===== TEXTPASSAGE =====

Der Schulterschluss der Schweinepresse – „The Sun“ – mit der Qualitätspresse – „The Guardian“ – gelang: einhellig identifizierten die britischen Medien vom ersten Tag an Russland als den Urheber des Nervengasanschlags auf einen russischen Ex-Doppelagenten und dessen Tochter in Salisbury am 4. März. Und „Russland“ steht hier gleichbedeutend mit Wladimir Putin, dem gleich auch noch die persönliche Verantwortung für das Attentat zugeschrieben wurde.
Premierministerin Theresa May reagierte prompt und so, als hätten die Pläne für die dramatische Eskalation der antirussischen Dauerkampagne in den Ländern des Westens schon in ihrer Schublade gelegen. Einem Ultimatum an Russland, sich zur Sache zu erklären, folgte die Ausweisung russischer Diplomaten wegen des „Mordversuchs“, der Ruf nach Verschärfung von Sanktionen gegen Moskau. Das Arsenal des Kalten Krieges wurde sperrangelweit geöffnet. Der Zwischenfall gebe „Anlass zu großer Besorgnis“, teilte Nato-Generalsekretär Jens Stoltenberg mit. Ähnlich äußerte sich Bundeskanzlerin Merkel. Britanniens Außenminister Boris Johnson freute sich über Solidaritätsbekundungen des US-Präsidenten und von Frankreichs Staatspräsident Emmanuel Macron. Die EU solidarisierte sich am Montag „uneingeschränkt“ mit der britischen Regierung, die 28 Außenminister nähmen die britische Einschätzung „äußerst ernst, dass höchstwahrscheinlich die Russische Föderation verantwortlich ist“. Widerstand der griechischen Tsipras-Regierung konnte verhindern, dass eine direkte Schuldzuweisung an Moskau in die Erklärung aufgenommen wurde. Eindeutig ist es Theresa May gelungen, Russland als Drahtzieher des Anschlags darzustellen, ohne auch nur einen einzigen schlüssigen Beweis vorzulegen. Ein wichtiger Erfolg für ihre Regierung, die wegen ihrer Unfähigkeit, einen vernünftigen Fahrplan für den Brexit vorzulegen, diplomatisch vereinsamt war.

=====

▶ _MATERIAL ERSCHLIESSEN_:
- 1) Geben Sie aus dem Text zum Anschlag von Salisbury die Stelle wortgetreu wieder, beginnend mit „Der Schulterschluss der“ und weiter bis einschließlich „Attentat zugeschrieben wurde.“.
- 2) Wessen Widerstand verhinderte laut dem Text zum Anschlag von Salisbury, dass eine direkte Schuldzuweisung an Moskau in die Erklärung aufgenommen wurde?

===== DATENSATZAUSZUG =====

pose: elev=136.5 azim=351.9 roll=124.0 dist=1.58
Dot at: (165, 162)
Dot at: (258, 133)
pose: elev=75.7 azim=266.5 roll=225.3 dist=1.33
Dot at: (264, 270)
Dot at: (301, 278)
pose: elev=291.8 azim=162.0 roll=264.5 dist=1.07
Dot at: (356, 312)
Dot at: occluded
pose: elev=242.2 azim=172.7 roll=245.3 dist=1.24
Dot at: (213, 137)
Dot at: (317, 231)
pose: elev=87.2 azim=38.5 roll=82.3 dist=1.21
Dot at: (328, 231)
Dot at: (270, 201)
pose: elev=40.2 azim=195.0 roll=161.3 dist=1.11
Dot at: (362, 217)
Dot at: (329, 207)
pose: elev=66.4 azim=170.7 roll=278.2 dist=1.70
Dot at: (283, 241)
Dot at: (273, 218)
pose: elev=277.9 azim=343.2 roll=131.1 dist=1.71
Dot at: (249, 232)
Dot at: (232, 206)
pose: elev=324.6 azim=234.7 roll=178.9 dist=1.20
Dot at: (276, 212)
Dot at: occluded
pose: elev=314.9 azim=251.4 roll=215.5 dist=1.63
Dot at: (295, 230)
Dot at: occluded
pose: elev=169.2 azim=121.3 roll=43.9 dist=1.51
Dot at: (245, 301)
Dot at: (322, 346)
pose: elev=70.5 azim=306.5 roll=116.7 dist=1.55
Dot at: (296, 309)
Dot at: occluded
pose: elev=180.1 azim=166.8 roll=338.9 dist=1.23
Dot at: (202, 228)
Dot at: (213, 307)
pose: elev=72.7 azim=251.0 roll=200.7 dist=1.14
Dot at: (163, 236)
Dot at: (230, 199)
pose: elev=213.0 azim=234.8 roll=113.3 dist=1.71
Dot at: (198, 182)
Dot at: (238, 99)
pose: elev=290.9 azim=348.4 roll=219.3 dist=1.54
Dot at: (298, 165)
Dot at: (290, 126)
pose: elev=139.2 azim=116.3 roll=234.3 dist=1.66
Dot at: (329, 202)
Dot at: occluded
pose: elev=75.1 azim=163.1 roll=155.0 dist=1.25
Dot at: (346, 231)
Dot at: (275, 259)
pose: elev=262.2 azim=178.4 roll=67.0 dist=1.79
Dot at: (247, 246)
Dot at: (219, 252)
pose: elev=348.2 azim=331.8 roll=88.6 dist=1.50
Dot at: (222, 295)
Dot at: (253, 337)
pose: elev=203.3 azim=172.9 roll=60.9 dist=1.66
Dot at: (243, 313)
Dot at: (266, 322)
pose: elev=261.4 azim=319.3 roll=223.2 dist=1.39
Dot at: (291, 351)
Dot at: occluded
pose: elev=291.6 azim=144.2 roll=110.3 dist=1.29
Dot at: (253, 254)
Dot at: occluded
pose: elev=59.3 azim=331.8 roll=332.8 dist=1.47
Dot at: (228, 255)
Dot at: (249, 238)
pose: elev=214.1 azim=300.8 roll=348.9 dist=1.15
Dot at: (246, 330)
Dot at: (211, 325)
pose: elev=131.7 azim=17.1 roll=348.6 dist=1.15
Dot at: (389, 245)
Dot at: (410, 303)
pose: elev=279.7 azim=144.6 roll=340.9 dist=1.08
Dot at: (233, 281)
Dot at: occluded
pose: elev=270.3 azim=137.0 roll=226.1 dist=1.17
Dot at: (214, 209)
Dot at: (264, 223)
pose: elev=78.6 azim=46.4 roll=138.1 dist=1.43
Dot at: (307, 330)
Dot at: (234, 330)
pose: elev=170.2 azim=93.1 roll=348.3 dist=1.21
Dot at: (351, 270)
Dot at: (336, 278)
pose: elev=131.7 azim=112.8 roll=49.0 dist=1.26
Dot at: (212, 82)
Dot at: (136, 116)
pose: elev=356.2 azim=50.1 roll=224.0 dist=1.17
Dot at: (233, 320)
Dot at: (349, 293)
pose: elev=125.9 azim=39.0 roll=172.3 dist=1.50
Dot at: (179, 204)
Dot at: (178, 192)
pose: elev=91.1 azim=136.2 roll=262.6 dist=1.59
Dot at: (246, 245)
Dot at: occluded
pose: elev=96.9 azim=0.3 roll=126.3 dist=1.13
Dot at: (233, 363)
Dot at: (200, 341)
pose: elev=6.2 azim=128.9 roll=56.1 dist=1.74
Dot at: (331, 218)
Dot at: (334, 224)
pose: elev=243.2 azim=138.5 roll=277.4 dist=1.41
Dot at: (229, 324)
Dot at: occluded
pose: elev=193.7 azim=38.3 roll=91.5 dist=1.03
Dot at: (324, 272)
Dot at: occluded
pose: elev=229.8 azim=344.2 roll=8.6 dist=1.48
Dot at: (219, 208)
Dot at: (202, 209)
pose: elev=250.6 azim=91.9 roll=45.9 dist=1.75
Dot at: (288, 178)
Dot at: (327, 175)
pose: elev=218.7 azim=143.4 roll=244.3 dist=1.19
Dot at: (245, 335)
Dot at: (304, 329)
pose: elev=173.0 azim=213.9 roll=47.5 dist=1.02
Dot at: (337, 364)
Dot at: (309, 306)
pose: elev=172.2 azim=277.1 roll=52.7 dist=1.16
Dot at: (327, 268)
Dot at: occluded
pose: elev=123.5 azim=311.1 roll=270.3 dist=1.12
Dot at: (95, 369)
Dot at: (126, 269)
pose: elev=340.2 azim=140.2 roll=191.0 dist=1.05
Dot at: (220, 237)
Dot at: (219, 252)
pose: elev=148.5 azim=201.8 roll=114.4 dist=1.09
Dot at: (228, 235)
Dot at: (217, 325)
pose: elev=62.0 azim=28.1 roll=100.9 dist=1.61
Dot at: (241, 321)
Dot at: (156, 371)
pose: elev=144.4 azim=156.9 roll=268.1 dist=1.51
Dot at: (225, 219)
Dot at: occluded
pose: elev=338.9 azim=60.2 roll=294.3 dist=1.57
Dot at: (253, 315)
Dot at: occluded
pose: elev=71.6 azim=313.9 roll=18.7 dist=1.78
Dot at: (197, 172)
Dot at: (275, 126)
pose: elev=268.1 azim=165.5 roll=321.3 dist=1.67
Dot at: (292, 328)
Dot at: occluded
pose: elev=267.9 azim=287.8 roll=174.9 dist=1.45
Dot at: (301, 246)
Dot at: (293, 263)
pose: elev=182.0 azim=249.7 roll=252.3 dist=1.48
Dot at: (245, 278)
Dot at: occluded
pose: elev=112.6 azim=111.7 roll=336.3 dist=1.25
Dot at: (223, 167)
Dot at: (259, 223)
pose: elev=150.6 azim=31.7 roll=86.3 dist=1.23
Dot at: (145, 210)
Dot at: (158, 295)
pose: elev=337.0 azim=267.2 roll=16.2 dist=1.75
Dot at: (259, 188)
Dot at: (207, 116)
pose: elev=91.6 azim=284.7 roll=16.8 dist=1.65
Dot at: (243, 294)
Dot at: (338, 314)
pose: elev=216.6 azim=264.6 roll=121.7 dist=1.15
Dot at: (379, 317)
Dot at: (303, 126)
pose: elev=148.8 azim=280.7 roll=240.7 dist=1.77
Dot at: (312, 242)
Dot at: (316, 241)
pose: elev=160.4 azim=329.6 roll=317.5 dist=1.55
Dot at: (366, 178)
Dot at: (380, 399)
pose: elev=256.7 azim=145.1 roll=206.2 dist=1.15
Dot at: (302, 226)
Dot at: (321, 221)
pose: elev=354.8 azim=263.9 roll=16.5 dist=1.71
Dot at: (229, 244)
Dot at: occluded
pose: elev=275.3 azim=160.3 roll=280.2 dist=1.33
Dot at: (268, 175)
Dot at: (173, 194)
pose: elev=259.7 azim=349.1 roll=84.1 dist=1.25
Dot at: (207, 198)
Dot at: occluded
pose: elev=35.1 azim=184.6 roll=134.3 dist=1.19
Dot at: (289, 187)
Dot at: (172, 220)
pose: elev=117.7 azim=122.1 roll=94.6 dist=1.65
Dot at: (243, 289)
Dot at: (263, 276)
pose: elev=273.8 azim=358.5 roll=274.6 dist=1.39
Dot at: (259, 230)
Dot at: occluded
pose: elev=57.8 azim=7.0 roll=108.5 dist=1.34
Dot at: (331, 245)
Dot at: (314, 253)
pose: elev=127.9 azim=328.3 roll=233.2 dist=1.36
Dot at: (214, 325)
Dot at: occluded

=====

▶ _ANTWORTEN ZU AUFGABEN_:
- 1)
Der Schulterschluss der Schweinepresse – „The Sun“ – mit der Qualitätspresse – „The Guardian“ – gelang: einhellig identifizierten die britischen Medien vom ersten Tag an Russland als den Urheber des Nervengasanschlags auf einen russischen Ex-Doppelagenten und dessen Tochter in Salisbury am 4. März. Und „Russland“ steht hier gleichbedeutend mit Wladimir Putin, dem gleich auch noch die persönliche Verantwortung für das Attentat zugeschrieben wurde.

- 2) Der Widerstand der griechischen Tsipras-Regierung.